**ACTIVIDADES PROPUESTAS:**
**A)** Convierte en una lista el párrafo de la columna que empieza con «Dicho índice evalúa ocho factores» y conserva su información esencial.
**B)** Contesta con datos de la columna:
(i) ¿Qué divisa enarboló la doctrina liberal francesa?
(ii) ¿Quién elaboró el Índice de Estado de Derecho en México 2021–2022?
(iii) En límites al poder gubernamental, ¿qué estado obtuvo el puntaje más alto y cuál fue ese puntaje?

Columnas

Estado de derecho debilitado

Corolario.

Raúl Contreras Bustamante

La doctrina liberal francesa enarboló la histórica divisa: “Libertad, igualdad, fraternidad”, que sirvió como modelo e inspiración para ponerle freno al poder despótico con el que las monarquías habían dominado a los pueblos.

El término “Estado de derecho” se ubica a partir del surgimiento del constitucionalismo, cuya filosofía concibe que los gobernantes y los gobernados aceptan someterse por igual a lo dispuesto por las normas constitucionales y legales.

En este sentido, resulta interesante analizar el Índice de Estado de Derecho en México 2021–2022, elaborado por el World Justice Project, que indica diversas cuestiones respecto al cumplimiento de este aspecto —como condición indispensable para el desarrollo—, pues sin su fortalecimiento será imposible la vida de las comunidades en el futuro, en condiciones de igualdad de oportunidades y paz.

Dicho índice evalúa ocho factores que enmarcan al Estado de derecho: límites al poder gubernamental; ausencia de corrupción; gobierno abierto; derechos fundamentales; orden y seguridad; cumplimiento regulatorio; justicia civil y justicia penal.

El detrimento de nuestro Estado de derecho quedó manifiesto en el índice, identificándose dos principales tendencias desfavorables: el debilitamiento de los contrapesos institucionales en los gobiernos estatales y contracción del espacio cívico; y el segundo, la falta de avance en materia de corrupción.

Los resultados van de 0 a 1, identificándose este último como el mayor apego en Estado de derecho. Por ejemplo, en cuanto a los límites al poder gubernamental, Nuevo León tiene el puntaje más alto de 0.51; mientras que el peor evaluado es Quintana Roo, con 0.35.

De conformidad con la información, lo anterior encuentra su explicación en débiles poderes legislativos y judiciales. Respecto del espacio cívico se identifica la poca efectividad de la sociedad civil, los partidos políticos y la prensa para actuar como contrapeso del poder.

Registros de datos:
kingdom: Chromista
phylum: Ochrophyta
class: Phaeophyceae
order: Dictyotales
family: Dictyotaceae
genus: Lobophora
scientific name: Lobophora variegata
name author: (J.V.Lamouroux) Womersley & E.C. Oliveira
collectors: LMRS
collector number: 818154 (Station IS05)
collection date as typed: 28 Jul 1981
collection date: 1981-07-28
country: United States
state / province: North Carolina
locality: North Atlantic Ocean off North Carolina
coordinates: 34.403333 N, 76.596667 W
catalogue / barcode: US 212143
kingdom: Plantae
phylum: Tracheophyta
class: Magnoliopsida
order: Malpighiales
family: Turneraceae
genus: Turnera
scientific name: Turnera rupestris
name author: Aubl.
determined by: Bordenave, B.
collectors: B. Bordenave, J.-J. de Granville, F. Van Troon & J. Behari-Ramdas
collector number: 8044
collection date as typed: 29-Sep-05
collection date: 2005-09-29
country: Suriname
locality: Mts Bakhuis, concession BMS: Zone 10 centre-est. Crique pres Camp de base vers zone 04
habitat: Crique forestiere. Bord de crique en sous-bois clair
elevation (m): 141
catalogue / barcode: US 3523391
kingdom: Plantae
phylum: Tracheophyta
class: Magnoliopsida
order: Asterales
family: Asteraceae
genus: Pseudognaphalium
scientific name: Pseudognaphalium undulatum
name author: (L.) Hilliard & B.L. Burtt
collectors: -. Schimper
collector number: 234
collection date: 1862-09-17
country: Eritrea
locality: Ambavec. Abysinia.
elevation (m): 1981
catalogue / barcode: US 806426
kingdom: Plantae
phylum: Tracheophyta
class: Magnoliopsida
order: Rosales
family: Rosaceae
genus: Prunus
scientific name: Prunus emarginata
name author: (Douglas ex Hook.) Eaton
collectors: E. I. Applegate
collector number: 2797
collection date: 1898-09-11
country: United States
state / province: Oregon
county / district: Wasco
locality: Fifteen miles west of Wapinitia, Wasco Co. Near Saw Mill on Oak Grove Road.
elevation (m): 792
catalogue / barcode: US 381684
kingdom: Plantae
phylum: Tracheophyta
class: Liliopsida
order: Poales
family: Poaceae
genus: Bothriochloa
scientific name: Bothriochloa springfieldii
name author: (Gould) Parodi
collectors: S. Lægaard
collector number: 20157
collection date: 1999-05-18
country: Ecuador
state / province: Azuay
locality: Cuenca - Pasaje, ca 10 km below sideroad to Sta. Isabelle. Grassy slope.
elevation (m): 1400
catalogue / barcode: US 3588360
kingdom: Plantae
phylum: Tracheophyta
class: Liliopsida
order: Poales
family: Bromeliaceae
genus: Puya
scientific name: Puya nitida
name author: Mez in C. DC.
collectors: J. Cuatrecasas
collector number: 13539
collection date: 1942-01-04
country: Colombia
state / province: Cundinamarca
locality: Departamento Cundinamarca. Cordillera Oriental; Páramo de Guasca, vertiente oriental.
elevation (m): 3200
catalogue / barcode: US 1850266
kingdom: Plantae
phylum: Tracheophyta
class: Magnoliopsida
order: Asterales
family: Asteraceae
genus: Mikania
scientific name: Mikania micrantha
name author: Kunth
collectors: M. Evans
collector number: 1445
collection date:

**SOLUCIONARIO:**
**A)**
El índice evalúa ocho factores del Estado de derecho:
- límites al poder gubernamental
- ausencia de corrupción
- gobierno abierto
- derechos fundamentales
- orden y seguridad
- cumplimiento regulatorio
- justicia civil
- justicia penal

**B)**
(i) «Libertad, igualdad, fraternidad».
(ii) El World Justice Project.
(iii) Nuevo León, con 0.51.